Bipop Carire S.p.A.
- Company type: Subsidiary of a listed company
- Industry: Financial services
- Predecessor: Banca Popolare di Brescia; Cassa di Risparmio di Reggio Emilia;
- Founded: 1999
- Defunct: 2008
- Fate: absorbed by UniCredit
- Successor: various divisions of UniCredit
- Headquarters: 26 via Sorbanella, Brescia, Italy
- Number of locations: ▼322 branches (2007)
- Key people: Francesco Spinelli (chairman); Rodolfo Ortolani (CEO);
- Services: Retail and corporate banking
- Net income: (€44,708,006) (2007)
- Total assets: ▲€13,346,383,467 (2007)
- Total equity: ▼€884,474,431 (2007)
- Owner: Capitalia (100% until mid-2007); UniCredit (2007–08);
- Number of employees: ▲2,815 (2007 average)
- Parent: Capitalia (until mid-2007); UniCredit (2007–08);
- Subsidiaries: Fineco
- Capital ratio: ▼7.696% (Tier 1)
- Website: www.bipop.it

= Bipop Carire =

Bipop Carire S.p.A. was an Italian banking group based in Brescia, Lombardy. The group became part of the Capitalia group in 2002. Capitalia, it turn, went on to become part of UniCredit in 2007, which the brand Bipop Carire was absorbed into UniCredit in 2008. Bipop Carire was formed as a merger of Banca Popolare di Brescia (Bipop) and Cassa di Risparmio di Reggio Emilia (Carire) in 1999.
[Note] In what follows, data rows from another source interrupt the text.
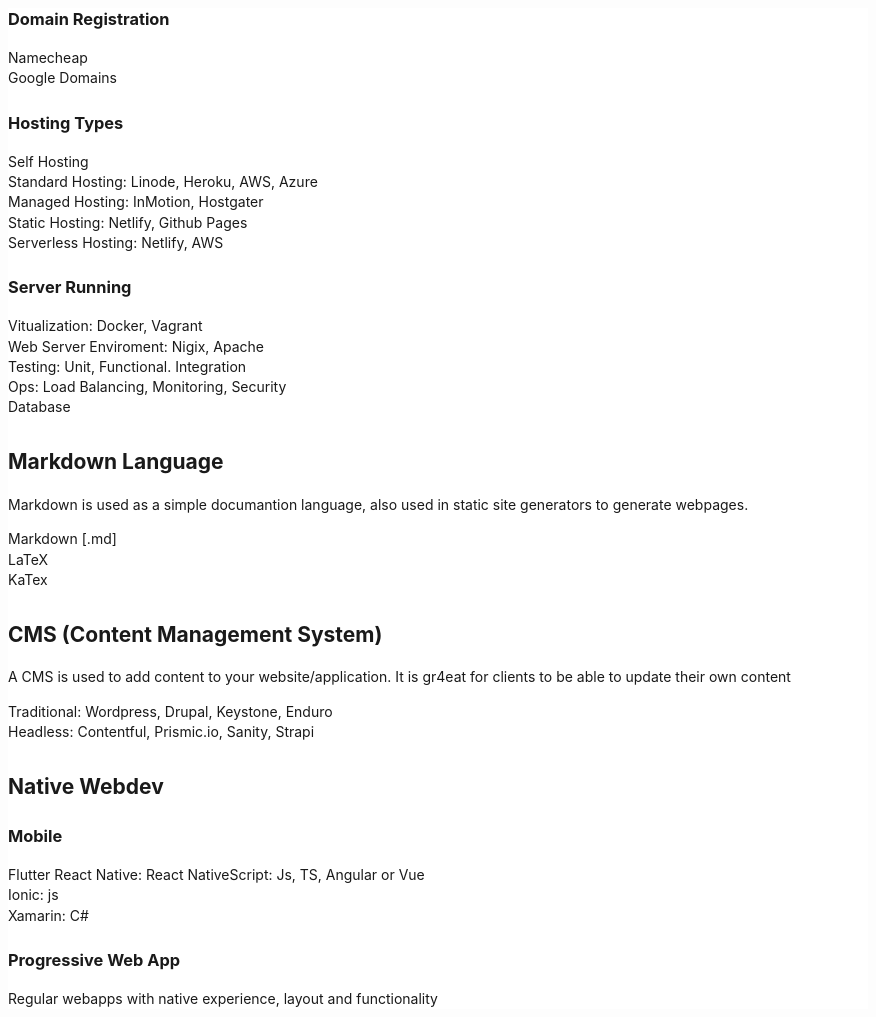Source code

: ### Domain Registration
Namecheap   
Google Domains  

### Hosting Types
Self Hosting    
Standard Hosting: Linode, Heroku, AWS, Azure    
Managed Hosting: InMotion, Hostgater    
Static Hosting: Netlify, Github Pages   
Serverless Hosting: Netlify, AWS    

### Server Running
Vitualization: Docker, Vagrant  
Web Server Enviroment: Nigix, Apache    
Testing: Unit, Functional. Integration  
Ops: Load Balancing, Monitoring, Security   
Database    




## Markdown Language
Markdown is used as a simple documantion language, also used in static site generators to generate webpages.    

Markdown [.md]  
LaTeX   
KaTex   



## CMS (Content Management System)
A CMS is used to add content to your website/application. It is gr4eat for clients to be able to update their own content   

Traditional: Wordpress, Drupal, Keystone, Enduro        
Headless: Contentful, Prismic.io, Sanity, Strapi    





## Native Webdev

### Mobile
Flutter 
React Native: React 
NativeScript: Js, TS, Angular or Vue    
Ionic: js   
Xamarin: C# 

### Progressive Web App
Regular webapps with native experience, layout and functionality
Fineco was a subsidiary of the group.

==History==
Bipop–Carire was a merger of Cassa di Risparmio di Reggio Emilia (Carire, found 1494) and Banca Popolare di Brescia (Bipop, found 1983 by the merger of Banca Popolare di Lumezzane and Banca Popolare di Palazzolo) in 1999. It was listed in Borsa Italiana (Milan Stock Exchange). However the group suffered from a false account scandal in 2001, which the group was then merged with Banca di Roma to form Capitalia in 2002. After the merger, Bipop Carire still operated as a brand and division of Capitalia.

However, in 2008 Capitalia was acquired by UniCredit and the banking group ceased to use the brand Bipop-Carire. 4 former Bipop-Carire branches were sold to fellow Italian bank Banca Carige. The rest of the retail branches were received by the sister companies UniCredit Banca (Northern Italy) and Banca di Roma (Central-South Italy).

==Sponsorship==
The group was a sponsor of Pallacanestro Reggiana.